Set all the entries down once more, with nothing altered.

==== PROVIDED RECORDS ====

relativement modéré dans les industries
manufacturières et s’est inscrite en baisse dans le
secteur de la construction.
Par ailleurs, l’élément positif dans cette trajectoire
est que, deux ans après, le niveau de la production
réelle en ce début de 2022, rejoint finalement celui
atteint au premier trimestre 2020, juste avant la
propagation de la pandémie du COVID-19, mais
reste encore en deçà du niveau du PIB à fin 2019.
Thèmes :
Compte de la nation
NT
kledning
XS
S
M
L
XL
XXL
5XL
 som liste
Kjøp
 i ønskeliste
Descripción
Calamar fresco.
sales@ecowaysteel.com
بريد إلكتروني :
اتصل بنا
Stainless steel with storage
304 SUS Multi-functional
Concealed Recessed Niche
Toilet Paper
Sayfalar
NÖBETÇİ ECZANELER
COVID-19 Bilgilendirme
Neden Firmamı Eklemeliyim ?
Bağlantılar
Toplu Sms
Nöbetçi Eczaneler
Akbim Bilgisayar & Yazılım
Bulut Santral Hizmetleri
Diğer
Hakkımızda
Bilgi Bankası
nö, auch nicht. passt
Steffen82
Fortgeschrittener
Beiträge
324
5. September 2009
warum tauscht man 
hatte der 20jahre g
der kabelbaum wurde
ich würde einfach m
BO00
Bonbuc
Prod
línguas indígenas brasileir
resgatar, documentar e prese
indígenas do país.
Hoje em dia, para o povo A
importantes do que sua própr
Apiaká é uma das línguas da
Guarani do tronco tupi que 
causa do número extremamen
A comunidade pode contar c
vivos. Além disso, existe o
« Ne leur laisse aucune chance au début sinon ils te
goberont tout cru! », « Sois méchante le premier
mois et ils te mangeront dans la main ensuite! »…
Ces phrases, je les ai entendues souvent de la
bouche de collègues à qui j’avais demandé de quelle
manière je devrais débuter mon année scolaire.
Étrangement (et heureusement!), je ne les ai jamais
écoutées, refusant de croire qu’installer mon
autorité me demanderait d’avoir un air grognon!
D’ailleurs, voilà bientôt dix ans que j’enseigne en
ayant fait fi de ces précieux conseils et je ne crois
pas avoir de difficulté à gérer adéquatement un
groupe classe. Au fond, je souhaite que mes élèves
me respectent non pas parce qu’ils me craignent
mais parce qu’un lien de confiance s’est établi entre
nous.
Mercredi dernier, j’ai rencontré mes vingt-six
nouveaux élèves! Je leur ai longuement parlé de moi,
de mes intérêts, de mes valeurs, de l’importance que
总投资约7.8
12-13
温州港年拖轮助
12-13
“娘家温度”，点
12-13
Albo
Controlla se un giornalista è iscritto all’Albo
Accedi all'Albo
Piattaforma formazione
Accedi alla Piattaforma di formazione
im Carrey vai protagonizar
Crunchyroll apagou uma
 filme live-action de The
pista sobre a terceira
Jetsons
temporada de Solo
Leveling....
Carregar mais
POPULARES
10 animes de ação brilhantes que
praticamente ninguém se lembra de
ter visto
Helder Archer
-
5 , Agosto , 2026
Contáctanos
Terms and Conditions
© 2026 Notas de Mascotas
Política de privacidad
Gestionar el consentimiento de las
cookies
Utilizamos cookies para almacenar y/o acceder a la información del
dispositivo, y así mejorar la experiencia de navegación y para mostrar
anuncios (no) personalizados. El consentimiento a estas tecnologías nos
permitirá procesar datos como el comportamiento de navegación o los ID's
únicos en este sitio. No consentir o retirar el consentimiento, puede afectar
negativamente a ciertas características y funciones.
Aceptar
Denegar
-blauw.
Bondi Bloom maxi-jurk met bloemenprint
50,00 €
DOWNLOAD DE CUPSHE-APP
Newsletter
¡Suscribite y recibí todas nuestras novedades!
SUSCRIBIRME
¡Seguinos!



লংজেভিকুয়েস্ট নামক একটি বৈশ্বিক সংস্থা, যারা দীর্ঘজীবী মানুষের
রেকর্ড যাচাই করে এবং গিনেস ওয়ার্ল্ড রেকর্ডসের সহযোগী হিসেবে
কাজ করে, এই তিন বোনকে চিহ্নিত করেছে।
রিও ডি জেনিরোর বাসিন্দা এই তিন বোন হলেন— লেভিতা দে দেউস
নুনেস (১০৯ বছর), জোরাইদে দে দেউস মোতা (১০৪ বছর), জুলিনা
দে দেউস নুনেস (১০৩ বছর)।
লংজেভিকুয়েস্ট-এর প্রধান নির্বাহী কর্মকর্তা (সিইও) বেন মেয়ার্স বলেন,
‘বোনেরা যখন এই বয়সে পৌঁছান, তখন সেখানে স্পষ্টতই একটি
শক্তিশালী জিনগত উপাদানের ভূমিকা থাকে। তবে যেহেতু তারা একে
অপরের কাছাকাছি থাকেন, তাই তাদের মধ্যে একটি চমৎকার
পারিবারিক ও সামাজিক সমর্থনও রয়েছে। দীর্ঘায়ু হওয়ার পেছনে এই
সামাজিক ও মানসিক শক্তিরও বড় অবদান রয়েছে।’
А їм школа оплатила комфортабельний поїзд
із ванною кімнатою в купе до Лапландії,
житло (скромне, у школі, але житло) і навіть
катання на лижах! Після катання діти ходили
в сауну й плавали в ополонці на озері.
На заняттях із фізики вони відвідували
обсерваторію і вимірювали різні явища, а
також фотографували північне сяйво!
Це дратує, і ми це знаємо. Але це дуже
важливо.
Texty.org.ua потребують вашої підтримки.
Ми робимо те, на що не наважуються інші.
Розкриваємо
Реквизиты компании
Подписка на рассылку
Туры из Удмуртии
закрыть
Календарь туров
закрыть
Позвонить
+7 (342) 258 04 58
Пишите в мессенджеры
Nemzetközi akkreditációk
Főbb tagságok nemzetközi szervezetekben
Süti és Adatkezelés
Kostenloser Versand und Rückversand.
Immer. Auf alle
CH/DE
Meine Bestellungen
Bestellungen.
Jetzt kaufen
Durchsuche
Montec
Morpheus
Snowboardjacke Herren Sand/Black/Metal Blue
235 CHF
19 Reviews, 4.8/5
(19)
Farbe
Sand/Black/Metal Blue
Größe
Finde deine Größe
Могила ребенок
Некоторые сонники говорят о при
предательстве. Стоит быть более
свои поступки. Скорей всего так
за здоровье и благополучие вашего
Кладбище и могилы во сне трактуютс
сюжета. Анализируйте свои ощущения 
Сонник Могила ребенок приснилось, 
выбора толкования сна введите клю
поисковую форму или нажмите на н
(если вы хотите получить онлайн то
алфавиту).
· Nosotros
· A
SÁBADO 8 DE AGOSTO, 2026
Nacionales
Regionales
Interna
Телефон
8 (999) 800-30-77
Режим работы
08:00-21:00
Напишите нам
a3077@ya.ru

====

▶ SOLVED EXERCISE:
relativement modéré dans les industries
manufacturières et s’est inscrite en baisse dans le
secteur de la construction.
Par ailleurs, l’élément positif dans cette trajectoire
est que, deux ans après, le niveau de la production
réelle en ce début de 2022, rejoint finalement celui
atteint au premier trimestre 2020, juste avant la
propagation de la pandémie du COVID-19, mais
reste encore en deçà du niveau du PIB à fin 2019.
Thèmes :
Compte de la nation
NT
kledning
XS
S
M
L
XL
XXL
5XL
 som liste
Kjøp
 i ønskeliste
Descripción
Calamar fresco.
sales@ecowaysteel.com
بريد إلكتروني :
اتصل بنا
Stainless steel with storage
304 SUS Multi-functional
Concealed Recessed Niche
Toilet Paper
Sayfalar
NÖBETÇİ ECZANELER
COVID-19 Bilgilendirme
Neden Firmamı Eklemeliyim ?
Bağlantılar
Toplu Sms
Nöbetçi Eczaneler
Akbim Bilgisayar & Yazılım
Bulut Santral Hizmetleri
Diğer
Hakkımızda
Bilgi Bankası
nö, auch nicht. passt
Steffen82
Fortgeschrittener
Beiträge
324
5. September 2009
warum tauscht man 
hatte der 20jahre g
der kabelbaum wurde
ich würde einfach m
BO00
Bonbuc
Prod
línguas indígenas brasileir
resgatar, documentar e prese
indígenas do país.
Hoje em dia, para o povo A
importantes do que sua própr
Apiaká é uma das línguas da
Guarani do tronco tupi que 
causa do número extremamen
A comunidade pode contar c
vivos. Além disso, existe o
« Ne leur laisse aucune chance au début sinon ils te
goberont tout cru! », « Sois méchante le premier
mois et ils te mangeront dans la main ensuite! »…
Ces phrases, je les ai entendues souvent de la
bouche de collègues à qui j’avais demandé de quelle
manière je devrais débuter mon année scolaire.
Étrangement (et heureusement!), je ne les ai jamais
écoutées, refusant de croire qu’installer mon
autorité me demanderait d’avoir un air grognon!
D’ailleurs, voilà bientôt dix ans que j’enseigne en
ayant fait fi de ces précieux conseils et je ne crois
pas avoir de difficulté à gérer adéquatement un
groupe classe. Au fond, je souhaite que mes élèves
me respectent non pas parce qu’ils me craignent
mais parce qu’un lien de confiance s’est établi entre
nous.
Mercredi dernier, j’ai rencontré mes vingt-six
nouveaux élèves! Je leur ai longuement parlé de moi,
de mes intérêts, de mes valeurs, de l’importance que
总投资约7.8
12-13
温州港年拖轮助
12-13
“娘家温度”，点
12-13
Albo
Controlla se un giornalista è iscritto all’Albo
Accedi all'Albo
Piattaforma formazione
Accedi alla Piattaforma di formazione
im Carrey vai protagonizar
Crunchyroll apagou uma
 filme live-action de The
pista sobre a terceira
Jetsons
temporada de Solo
Leveling....
Carregar mais
POPULARES
10 animes de ação brilhantes que
praticamente ninguém se lembra de
ter visto
Helder Archer
-
5 , Agosto , 2026
Contáctanos
Terms and Conditions
© 2026 Notas de Mascotas
Política de privacidad
Gestionar el consentimiento de las
cookies
Utilizamos cookies para almacenar y/o acceder a la información del
dispositivo, y así mejorar la experiencia de navegación y para mostrar
anuncios (no) personalizados. El consentimiento a estas tecnologías nos
permitirá procesar datos como el comportamiento de navegación o los ID's
únicos en este sitio. No consentir o retirar el consentimiento, puede afectar
negativamente a ciertas características y funciones.
Aceptar
Denegar
-blauw.
Bondi Bloom maxi-jurk met bloemenprint
50,00 €
DOWNLOAD DE CUPSHE-APP
Newsletter
¡Suscribite y recibí todas nuestras novedades!
SUSCRIBIRME
¡Seguinos!



লংজেভিকুয়েস্ট নামক একটি বৈশ্বিক সংস্থা, যারা দীর্ঘজীবী মানুষের
রেকর্ড যাচাই করে এবং গিনেস ওয়ার্ল্ড রেকর্ডসের সহযোগী হিসেবে
কাজ করে, এই তিন বোনকে চিহ্নিত করেছে।
রিও ডি জেনিরোর বাসিন্দা এই তিন বোন হলেন— লেভিতা দে দেউস
নুনেস (১০৯ বছর), জোরাইদে দে দেউস মোতা (১০৪ বছর), জুলিনা
দে দেউস নুনেস (১০৩ বছর)।
লংজেভিকুয়েস্ট-এর প্রধান নির্বাহী কর্মকর্তা (সিইও) বেন মেয়ার্স বলেন,
‘বোনেরা যখন এই বয়সে পৌঁছান, তখন সেখানে স্পষ্টতই একটি
শক্তিশালী জিনগত উপাদানের ভূমিকা থাকে। তবে যেহেতু তারা একে
অপরের কাছাকাছি থাকেন, তাই তাদের মধ্যে একটি চমৎকার
পারিবারিক ও সামাজিক সমর্থনও রয়েছে। দীর্ঘায়ু হওয়ার পেছনে এই
সামাজিক ও মানসিক শক্তিরও বড় অবদান রয়েছে।’
А їм школа оплатила комфортабельний поїзд
із ванною кімнатою в купе до Лапландії,
житло (скромне, у школі, але житло) і навіть
катання на лижах! Після катання діти ходили
в сауну й плавали в ополонці на озері.
На заняттях із фізики вони відвідували
обсерваторію і вимірювали різні явища, а
також фотографували північне сяйво!
Це дратує, і ми це знаємо. Але це дуже
важливо.
Texty.org.ua потребують вашої підтримки.
Ми робимо те, на що не наважуються інші.
Розкриваємо
Реквизиты компании
Подписка на рассылку
Туры из Удмуртии
закрыть
Календарь туров
закрыть
Позвонить
+7 (342) 258 04 58
Пишите в мессенджеры
Nemzetközi akkreditációk
Főbb tagságok nemzetközi szervezetekben
Süti és Adatkezelés
Kostenloser Versand und Rückversand.
Immer. Auf alle
CH/DE
Meine Bestellungen
Bestellungen.
Jetzt kaufen
Durchsuche
Montec
Morpheus
Snowboardjacke Herren Sand/Black/Metal Blue
235 CHF
19 Reviews, 4.8/5
(19)
Farbe
Sand/Black/Metal Blue
Größe
Finde deine Größe
Могила ребенок
Некоторые сонники говорят о при
предательстве. Стоит быть более
свои поступки. Скорей всего так
за здоровье и благополучие вашего
Кладбище и могилы во сне трактуютс
сюжета. Анализируйте свои ощущения 
Сонник Могила ребенок приснилось, 
выбора толкования сна введите клю
поисковую форму или нажмите на н
(если вы хотите получить онлайн то
алфавиту).
· Nosotros
· A
SÁBADO 8 DE AGOSTO, 2026
Nacionales
Regionales
Interna
Телефон
8 (999) 800-30-77
Режим работы
08:00-21:00
Напишите нам
a3077@ya.ru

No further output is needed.